In the business world we so often talk about the need to be frictionless in the sense that our clients and stakeholders can interact with us and navigate our services or products with the minimum of disturbance and effort. A worthy goal surely. Any of us who have tried to procure services from some organisations will testify readily about the frustrations we encounter and why, as a result, we are often former clients.
At the same time, companies discuss the need to establish traction with their clients. In other words, how do we create a bond with clients that will foster a stickiness and lead to an enduring relationship with some depth.
At a surface level, these concepts are at odds with each other. Friction, surely, is required to generate traction. Being frictionless, thereby produces stasis – or perpetual motion.
The limitations of language. Each use in its own context makes sense – taken together they are incongruent.
This technical incongruity is manageable. More problematic, perhaps is the way in which we might appropriate such language in a personal context.
For example, there is an ever-increasing tendency to avoid conflict via the creation of a frictionless environment. Such avoidance may dodge conflict in the short term, but it doesn’t necessarily lead to fruitfulness in the long term. Avoidance might lead to a hollow harmony, but it rarely leads to flourishing – personal or organisational.
Good disagreement is essential to good function and high performance. Friction can be catalytic and generative.
Disagreement might be uncomfortable. As high-performing professionals, we must learn to be comfortable with that discomfort.
Insulation from the challenges of rubbing against differing viewpoints might create an easy peace. As mature adults, we grow through such challenges and often find a more holistic self-understanding when that is illuminated by the insights of others – insights into the world, and us.
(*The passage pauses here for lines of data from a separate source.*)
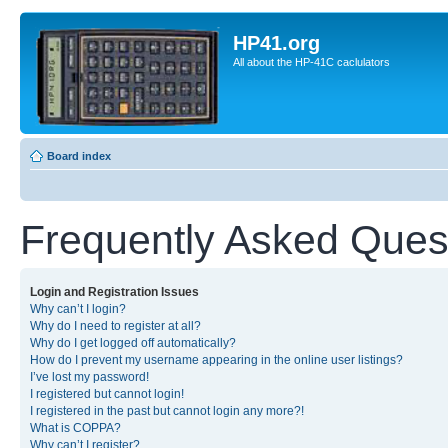
HP41.org
All about the HP-41C caclulators
Board index
Frequently Asked Ques
Login and Registration Issues
Why can’t I login?
Why do I need to register at all?
Why do I get logged off automatically?
How do I prevent my username appearing in the online user listings?
I’ve lost my password!
I registered but cannot login!
I registered in the past but cannot login any more?!
What is COPPA?
Why can’t I register?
The Cambridge philosopher Ludwig Wittgenstein was deeply concerned about the the philosophical search for ideal, unambiguous language. He offered an apposite warning which speaks eloquently to this desire for a friction-free environment. “We have got on to slippery ice where there is no friction and so in a certain sense the conditions are ideal, but also, just because of that, we are unable to walk. We want to walk: so we need friction. Back to the rough ground!”